PORT ANGELES — The murder trial of 16-year-old Lauryn Last, originally scheduled for Monday, has been postponed until April 20.
Last will be tried as an adult in Clallam County Superior Court on the charge of first-degree murder, with a second-degree murder option, in the Dec. 30 death of her infant son.
The maximum punishment for first-degree murder is life in prison and a $50,000 fine.
Prosecuting attorney William Payne on Friday asked Superior Court Judge Ken Williams to postpone the trial because the state is still waiting for reports.
Defense attorney John Hayden did not object.
Williams granted the continuance and reset the trial. A status hearing was set for March 13.
Last is accused of downing her newborn son in a toilet bowl. Defense attorneys have argued that Last didn’t know she was in labor, and that she went into shock after giving birth on a toilet.
She was arrested at her father’s Port Angeles home on Jan. 2.
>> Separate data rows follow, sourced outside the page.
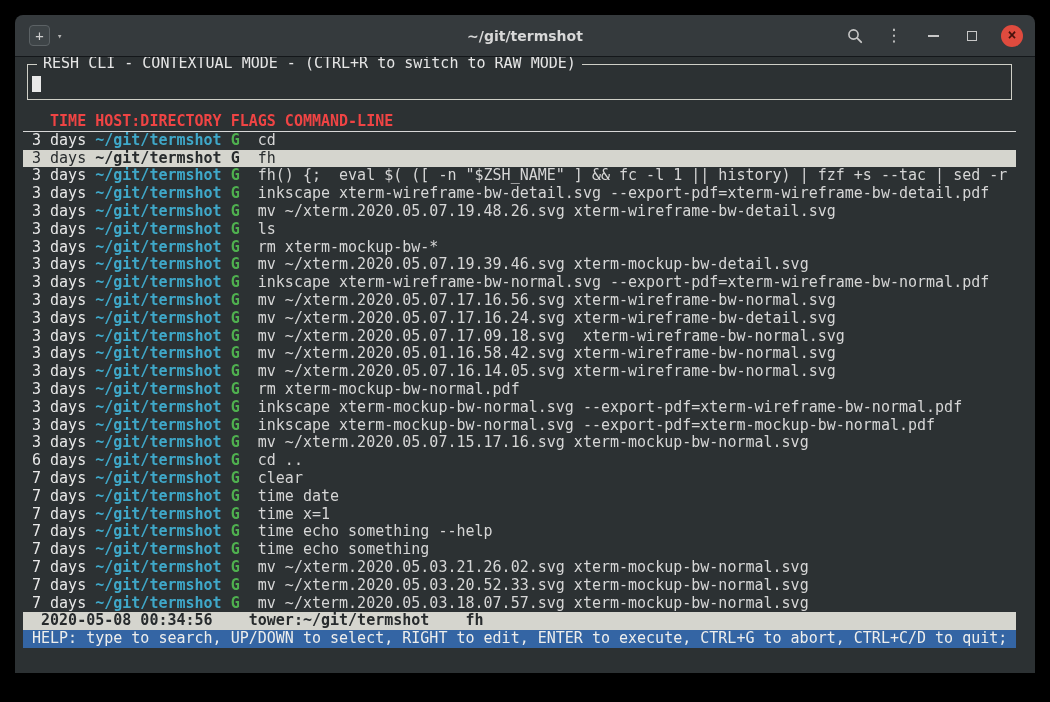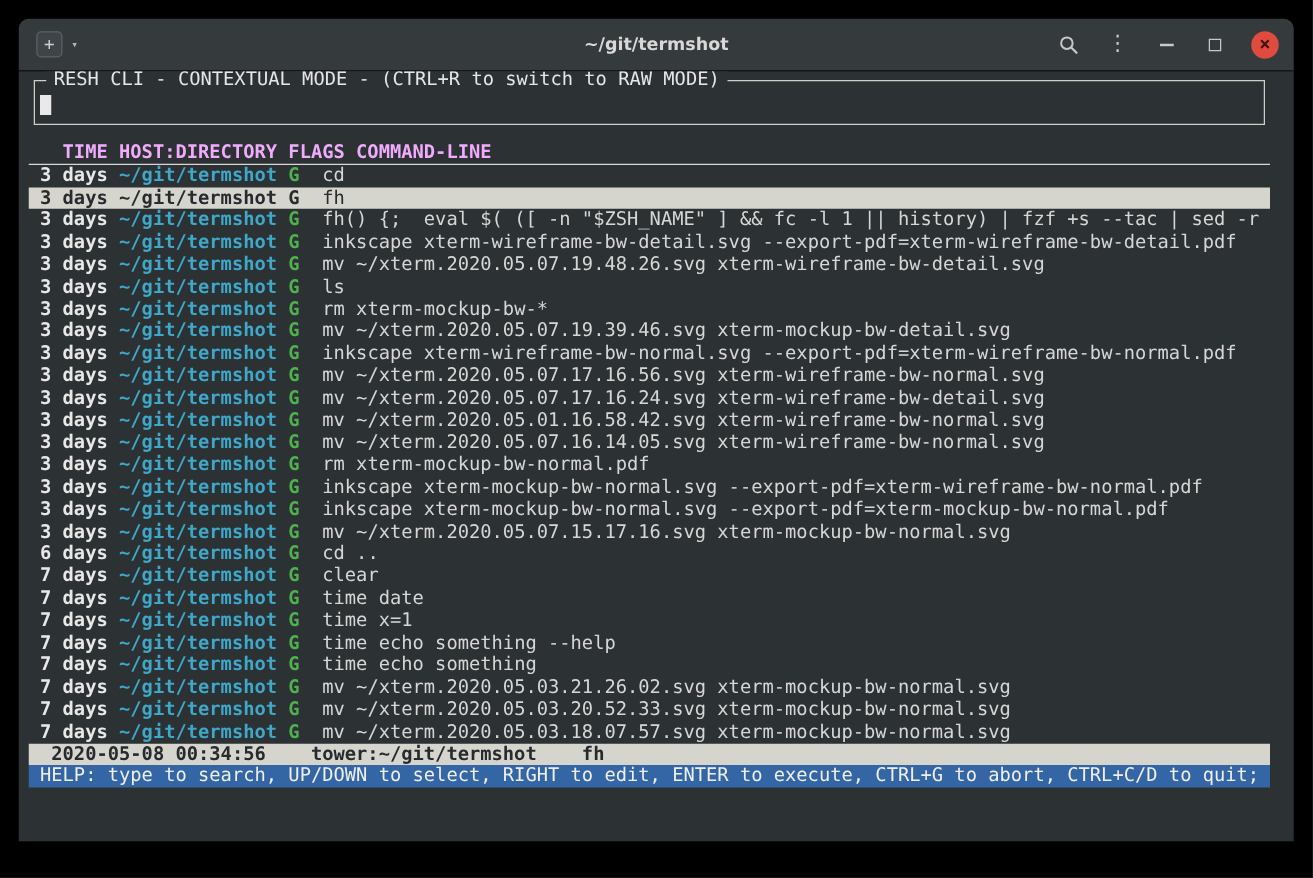--- a/index.html
+++ b/index.html
@@ -43,7 +43,7 @@
   .cursor{position:absolute;left:4px;top:11px;width:9px;height:16px;background:#e9e9e9}
 
   .pline{padding-left:9px;width:993px;white-space:pre;overflow:hidden}
-  .list-header{margin-top:13px;font-weight:bold;color:#f0abfc;border-bottom:1px solid #d8d8d8}
+  .list-header{margin-top:13px;font-weight:bold;color:#ef4444;border-bottom:1px solid #d8d8d8}
 
   .row{height:17.8px}
   .row .t{font-weight:bold;color:#e8e8e8}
The body of infant, named Thomas Loy Last by the teen’s mother — who lives in Colorado — was found in a 30-ton trash container near Tacoma Jan. 5. The trash had been taken there from Port Angeles.
Last is being held in the Clallam County Juvenile Services Detention Facility on $500,000 bail.
Defense attorney Suzan Hayden has called the infant’s death a horrible tragedy, and said that charging the girl with first-degree murder as an adult is inappropriate.
The teen’s father, Ronald Last, was charged with felony possession of a firearm and possession of methamphetamine, as well as the gross misdemeanor of concealing birth. He posted $10,000 bail on Jan. 7.
Police have said that the girl was impregnated by a man in his 30s in Colorado.